I shut down, and that was the end of the conversation. It wasn’t a great few hours.
He didn’t mention it (at least not within earshot of me) again.
And then, yesterday, I realized something.
This time off right now, it’s a gift. It is such a wonderful, incredible gift, that many people don’t have the luxury to experience. The fact that I have a husband who is so generous in his love and the money that he is bringing home to us, the financial provision that God has given us, it’s an abundance of blessings.
There’s a practice in the Christian faith called, “Sabbath.” It’s defined as a day of rest and worship. Yes, a whole, entire day. It’s not mentioned by Jesus in the Bible as a suggestion, but a command. I don’t mean to bash on the church, but we’re pretty hypocritical in this area. The sabbath is the one practice that everyone is expected to break. Taking a full day to rest, in our culture and society, is almost unheard of. I’m incredibly guilty of this, a busybody by nature.
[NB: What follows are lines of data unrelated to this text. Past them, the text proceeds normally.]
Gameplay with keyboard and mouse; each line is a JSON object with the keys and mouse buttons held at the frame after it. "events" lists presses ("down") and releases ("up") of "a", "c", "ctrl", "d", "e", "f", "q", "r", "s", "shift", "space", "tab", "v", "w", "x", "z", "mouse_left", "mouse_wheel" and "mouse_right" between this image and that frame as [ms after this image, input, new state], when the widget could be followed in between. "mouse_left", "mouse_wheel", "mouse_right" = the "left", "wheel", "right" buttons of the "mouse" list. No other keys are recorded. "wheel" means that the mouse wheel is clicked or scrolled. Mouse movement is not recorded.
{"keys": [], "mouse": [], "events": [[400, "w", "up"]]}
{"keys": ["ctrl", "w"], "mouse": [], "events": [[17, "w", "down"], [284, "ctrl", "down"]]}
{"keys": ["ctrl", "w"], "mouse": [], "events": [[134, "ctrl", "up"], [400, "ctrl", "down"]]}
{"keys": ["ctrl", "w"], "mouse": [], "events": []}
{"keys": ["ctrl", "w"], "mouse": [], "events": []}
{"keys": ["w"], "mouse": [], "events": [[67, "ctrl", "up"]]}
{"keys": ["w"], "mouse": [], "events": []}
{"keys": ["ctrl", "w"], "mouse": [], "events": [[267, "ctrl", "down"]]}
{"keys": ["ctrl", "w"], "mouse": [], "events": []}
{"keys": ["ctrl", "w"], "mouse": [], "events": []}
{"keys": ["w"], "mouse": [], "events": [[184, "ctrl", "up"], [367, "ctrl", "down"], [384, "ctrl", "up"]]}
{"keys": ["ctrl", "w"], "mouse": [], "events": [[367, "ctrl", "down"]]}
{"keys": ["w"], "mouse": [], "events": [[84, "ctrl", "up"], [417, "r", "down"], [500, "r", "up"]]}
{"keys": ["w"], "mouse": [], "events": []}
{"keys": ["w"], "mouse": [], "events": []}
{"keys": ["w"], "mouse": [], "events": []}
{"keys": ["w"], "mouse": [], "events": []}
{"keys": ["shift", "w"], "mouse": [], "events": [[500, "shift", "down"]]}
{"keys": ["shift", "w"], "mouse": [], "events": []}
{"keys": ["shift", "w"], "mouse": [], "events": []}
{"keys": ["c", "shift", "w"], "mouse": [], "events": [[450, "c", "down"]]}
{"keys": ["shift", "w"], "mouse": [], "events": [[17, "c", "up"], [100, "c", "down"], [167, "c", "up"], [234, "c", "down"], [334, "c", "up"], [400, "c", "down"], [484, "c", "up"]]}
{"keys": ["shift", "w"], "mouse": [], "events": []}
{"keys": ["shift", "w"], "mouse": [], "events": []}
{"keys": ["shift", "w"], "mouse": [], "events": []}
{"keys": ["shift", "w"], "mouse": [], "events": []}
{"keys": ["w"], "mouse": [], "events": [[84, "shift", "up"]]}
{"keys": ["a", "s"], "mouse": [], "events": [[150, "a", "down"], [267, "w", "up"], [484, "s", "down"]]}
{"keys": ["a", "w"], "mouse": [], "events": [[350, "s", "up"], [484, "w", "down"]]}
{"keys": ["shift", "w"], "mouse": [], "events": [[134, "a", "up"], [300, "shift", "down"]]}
Jesus created me to be the person who loves to be busy, but he also commanded me to rest.
So, I’m telling myself that this time is going to serve not only as a belated “gap year” (but not a year!), but as a sabbath. It is a time to rest and explore, a time to be productive in ways I haven’t been able to, while working nine hour days and a three hour drive on top of that.
Most importantly, it is a gift.
It deserves to be valued as one.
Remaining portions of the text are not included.